§ **PROVIDED MATERIAL**

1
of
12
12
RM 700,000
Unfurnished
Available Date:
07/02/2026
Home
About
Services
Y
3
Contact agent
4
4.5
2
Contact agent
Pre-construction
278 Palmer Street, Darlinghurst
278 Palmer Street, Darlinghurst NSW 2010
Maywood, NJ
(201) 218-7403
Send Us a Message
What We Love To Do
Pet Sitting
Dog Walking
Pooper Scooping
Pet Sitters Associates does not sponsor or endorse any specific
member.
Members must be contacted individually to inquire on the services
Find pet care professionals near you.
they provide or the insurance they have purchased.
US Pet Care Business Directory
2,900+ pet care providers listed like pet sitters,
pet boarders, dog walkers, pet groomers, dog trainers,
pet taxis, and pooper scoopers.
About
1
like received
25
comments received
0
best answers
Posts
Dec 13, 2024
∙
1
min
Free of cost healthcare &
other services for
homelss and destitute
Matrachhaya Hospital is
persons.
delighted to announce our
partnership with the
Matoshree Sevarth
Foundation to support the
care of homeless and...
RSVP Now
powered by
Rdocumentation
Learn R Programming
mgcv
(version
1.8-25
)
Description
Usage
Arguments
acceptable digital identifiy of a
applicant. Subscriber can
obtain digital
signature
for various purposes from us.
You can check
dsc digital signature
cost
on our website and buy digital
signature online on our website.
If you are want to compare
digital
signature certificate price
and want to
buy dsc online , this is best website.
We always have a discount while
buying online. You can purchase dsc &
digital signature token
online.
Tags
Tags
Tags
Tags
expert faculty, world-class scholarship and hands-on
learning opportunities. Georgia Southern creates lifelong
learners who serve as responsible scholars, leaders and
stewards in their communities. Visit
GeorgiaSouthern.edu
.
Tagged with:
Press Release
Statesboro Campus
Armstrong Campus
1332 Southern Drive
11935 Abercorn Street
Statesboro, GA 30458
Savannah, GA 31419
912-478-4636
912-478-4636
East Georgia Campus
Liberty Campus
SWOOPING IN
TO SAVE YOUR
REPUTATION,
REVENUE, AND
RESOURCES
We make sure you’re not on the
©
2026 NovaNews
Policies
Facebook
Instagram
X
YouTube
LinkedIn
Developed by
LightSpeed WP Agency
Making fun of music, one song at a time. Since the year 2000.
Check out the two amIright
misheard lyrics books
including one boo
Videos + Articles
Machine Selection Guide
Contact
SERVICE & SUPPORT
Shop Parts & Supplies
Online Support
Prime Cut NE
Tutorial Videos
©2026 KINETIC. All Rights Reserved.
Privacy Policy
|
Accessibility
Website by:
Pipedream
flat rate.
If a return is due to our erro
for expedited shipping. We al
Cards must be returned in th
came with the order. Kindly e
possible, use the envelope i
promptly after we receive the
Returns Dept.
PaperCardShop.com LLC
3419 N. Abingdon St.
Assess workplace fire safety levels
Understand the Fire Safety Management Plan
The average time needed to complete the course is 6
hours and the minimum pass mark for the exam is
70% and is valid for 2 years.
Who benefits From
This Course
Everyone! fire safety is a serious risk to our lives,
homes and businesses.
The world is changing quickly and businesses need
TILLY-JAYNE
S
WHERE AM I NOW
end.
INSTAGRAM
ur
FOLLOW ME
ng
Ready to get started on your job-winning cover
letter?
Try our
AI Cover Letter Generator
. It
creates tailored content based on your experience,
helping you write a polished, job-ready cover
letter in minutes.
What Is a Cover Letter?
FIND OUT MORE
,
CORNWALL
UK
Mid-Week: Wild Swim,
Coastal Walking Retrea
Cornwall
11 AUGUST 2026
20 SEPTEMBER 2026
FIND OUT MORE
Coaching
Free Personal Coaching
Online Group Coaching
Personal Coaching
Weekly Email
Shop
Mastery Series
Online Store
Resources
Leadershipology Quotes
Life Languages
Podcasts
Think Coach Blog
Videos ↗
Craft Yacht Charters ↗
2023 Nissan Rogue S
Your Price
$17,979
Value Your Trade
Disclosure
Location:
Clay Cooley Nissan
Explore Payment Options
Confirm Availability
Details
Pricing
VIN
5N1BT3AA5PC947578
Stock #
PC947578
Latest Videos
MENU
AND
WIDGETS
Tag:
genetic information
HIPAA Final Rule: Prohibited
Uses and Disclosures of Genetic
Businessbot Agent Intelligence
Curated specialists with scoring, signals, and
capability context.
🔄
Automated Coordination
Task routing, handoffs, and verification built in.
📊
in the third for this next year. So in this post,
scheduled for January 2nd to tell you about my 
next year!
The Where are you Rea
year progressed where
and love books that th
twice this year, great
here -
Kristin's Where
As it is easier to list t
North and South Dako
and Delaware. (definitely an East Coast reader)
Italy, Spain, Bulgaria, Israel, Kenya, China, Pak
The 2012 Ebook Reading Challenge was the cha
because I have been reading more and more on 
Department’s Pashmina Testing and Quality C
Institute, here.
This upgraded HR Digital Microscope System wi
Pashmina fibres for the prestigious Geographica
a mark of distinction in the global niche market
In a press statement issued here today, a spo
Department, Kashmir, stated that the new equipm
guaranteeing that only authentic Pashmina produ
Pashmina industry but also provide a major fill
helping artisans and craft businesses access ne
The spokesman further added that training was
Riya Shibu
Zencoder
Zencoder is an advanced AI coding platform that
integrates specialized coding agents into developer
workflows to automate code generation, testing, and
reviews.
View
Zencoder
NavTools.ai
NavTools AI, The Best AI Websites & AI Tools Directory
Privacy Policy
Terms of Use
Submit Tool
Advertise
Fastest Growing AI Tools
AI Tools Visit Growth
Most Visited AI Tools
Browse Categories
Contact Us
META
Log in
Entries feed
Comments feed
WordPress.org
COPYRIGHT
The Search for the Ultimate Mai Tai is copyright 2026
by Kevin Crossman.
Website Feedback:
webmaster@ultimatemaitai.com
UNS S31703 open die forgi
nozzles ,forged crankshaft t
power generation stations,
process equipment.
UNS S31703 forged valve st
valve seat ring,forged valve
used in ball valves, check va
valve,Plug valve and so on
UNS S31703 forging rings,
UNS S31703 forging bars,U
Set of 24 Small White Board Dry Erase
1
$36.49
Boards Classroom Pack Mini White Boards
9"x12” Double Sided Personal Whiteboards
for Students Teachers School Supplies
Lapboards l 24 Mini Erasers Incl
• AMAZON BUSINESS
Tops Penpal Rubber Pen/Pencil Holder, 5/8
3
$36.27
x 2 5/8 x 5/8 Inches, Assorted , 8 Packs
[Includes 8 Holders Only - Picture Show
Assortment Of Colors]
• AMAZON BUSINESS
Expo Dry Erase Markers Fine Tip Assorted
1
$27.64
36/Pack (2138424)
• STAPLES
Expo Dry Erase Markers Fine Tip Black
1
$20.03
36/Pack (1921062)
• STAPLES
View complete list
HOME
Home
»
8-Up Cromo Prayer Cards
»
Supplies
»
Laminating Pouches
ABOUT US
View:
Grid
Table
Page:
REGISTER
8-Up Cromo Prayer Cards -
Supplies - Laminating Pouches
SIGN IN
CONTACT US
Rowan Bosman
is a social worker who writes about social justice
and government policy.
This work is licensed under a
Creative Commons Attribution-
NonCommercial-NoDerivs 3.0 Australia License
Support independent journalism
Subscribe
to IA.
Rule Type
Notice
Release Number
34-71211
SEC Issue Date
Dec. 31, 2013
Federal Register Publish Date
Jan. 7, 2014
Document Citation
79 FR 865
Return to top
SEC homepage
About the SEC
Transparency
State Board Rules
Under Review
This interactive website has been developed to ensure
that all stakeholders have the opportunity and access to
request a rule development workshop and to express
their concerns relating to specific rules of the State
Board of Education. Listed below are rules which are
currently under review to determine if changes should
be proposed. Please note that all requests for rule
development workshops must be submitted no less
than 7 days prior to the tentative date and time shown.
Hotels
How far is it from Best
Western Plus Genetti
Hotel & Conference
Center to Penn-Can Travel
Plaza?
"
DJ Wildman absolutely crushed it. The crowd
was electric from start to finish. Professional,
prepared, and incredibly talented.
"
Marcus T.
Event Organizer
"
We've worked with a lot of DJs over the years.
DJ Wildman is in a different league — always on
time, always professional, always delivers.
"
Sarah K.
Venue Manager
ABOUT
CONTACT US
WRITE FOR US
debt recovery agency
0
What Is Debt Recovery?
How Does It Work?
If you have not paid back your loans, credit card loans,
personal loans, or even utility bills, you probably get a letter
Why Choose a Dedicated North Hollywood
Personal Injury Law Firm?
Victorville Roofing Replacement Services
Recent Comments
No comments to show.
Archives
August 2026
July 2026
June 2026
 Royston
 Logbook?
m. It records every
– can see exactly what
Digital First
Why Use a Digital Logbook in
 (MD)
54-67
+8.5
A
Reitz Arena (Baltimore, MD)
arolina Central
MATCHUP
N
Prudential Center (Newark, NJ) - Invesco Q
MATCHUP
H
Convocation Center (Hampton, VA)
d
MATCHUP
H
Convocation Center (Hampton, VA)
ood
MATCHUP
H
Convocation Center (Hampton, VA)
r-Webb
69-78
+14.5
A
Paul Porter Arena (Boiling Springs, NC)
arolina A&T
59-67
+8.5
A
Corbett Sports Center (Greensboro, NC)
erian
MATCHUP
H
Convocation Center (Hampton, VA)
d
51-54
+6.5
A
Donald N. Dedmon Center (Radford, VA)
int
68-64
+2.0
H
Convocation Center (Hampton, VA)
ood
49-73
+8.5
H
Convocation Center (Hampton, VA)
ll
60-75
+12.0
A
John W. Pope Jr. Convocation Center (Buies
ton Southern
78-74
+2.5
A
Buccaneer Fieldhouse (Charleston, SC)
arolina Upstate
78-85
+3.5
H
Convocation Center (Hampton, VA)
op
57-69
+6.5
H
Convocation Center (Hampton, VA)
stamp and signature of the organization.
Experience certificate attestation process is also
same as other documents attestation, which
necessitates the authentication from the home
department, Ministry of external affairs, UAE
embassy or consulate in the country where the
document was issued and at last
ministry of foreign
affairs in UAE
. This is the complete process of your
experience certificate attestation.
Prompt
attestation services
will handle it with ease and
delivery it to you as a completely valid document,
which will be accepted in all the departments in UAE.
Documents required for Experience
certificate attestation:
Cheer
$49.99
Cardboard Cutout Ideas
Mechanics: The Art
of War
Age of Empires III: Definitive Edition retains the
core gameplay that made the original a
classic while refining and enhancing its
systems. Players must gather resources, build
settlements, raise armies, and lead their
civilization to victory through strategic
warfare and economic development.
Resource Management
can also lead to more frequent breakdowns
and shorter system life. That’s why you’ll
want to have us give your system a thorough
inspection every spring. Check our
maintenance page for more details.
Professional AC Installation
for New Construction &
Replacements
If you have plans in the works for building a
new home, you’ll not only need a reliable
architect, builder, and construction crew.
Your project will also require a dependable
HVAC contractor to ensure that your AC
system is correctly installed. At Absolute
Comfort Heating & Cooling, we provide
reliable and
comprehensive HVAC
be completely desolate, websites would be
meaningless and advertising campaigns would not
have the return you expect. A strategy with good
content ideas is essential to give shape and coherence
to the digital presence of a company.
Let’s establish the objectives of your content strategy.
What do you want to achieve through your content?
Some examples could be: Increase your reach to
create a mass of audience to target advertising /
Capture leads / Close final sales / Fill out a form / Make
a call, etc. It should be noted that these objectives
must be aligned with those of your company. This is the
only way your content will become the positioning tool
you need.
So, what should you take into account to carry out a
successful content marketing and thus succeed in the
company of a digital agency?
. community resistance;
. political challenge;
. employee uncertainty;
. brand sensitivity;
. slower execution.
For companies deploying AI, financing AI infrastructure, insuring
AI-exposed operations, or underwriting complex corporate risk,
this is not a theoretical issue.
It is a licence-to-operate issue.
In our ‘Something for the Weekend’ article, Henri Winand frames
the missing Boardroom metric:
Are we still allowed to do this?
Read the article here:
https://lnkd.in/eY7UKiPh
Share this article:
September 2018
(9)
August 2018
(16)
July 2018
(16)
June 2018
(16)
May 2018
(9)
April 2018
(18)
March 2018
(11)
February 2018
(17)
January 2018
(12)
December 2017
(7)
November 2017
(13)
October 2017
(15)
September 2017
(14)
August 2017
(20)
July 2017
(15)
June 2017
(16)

§ **TASK DESCRIPTION**
Reproduce the records from the start through the line holding "Matoshree Sevarth", inclusive, with "Pooper Scooping" renamed to "Yard Cleanup" and everything else unchanged.

§ **YOUR SOLUTION**
1
of
12
12
RM 700,000
Unfurnished
Available Date:
07/02/2026
Home
About
Services
Y
3
Contact agent
4
4.5
2
Contact agent
Pre-construction
278 Palmer Street, Darlinghurst
278 Palmer Street, Darlinghurst NSW 2010
Maywood, NJ
(201) 218-7403
Send Us a Message
What We Love To Do
Pet Sitting
Dog Walking
Yard Cleanup
Pet Sitters Associates does not sponsor or endorse any specific
member.
Members must be contacted individually to inquire on the services
Find pet care professionals near you.
they provide or the insurance they have purchased.
US Pet Care Business Directory
2,900+ pet care providers listed like pet sitters,
pet boarders, dog walkers, pet groomers, dog trainers,
pet taxis, and pooper scoopers.
About
1
like received
25
comments received
0
best answers
Posts
Dec 13, 2024
∙
1
min
Free of cost healthcare &
other services for
homelss and destitute
Matrachhaya Hospital is
persons.
delighted to announce our
partnership with the
Matoshree Sevarth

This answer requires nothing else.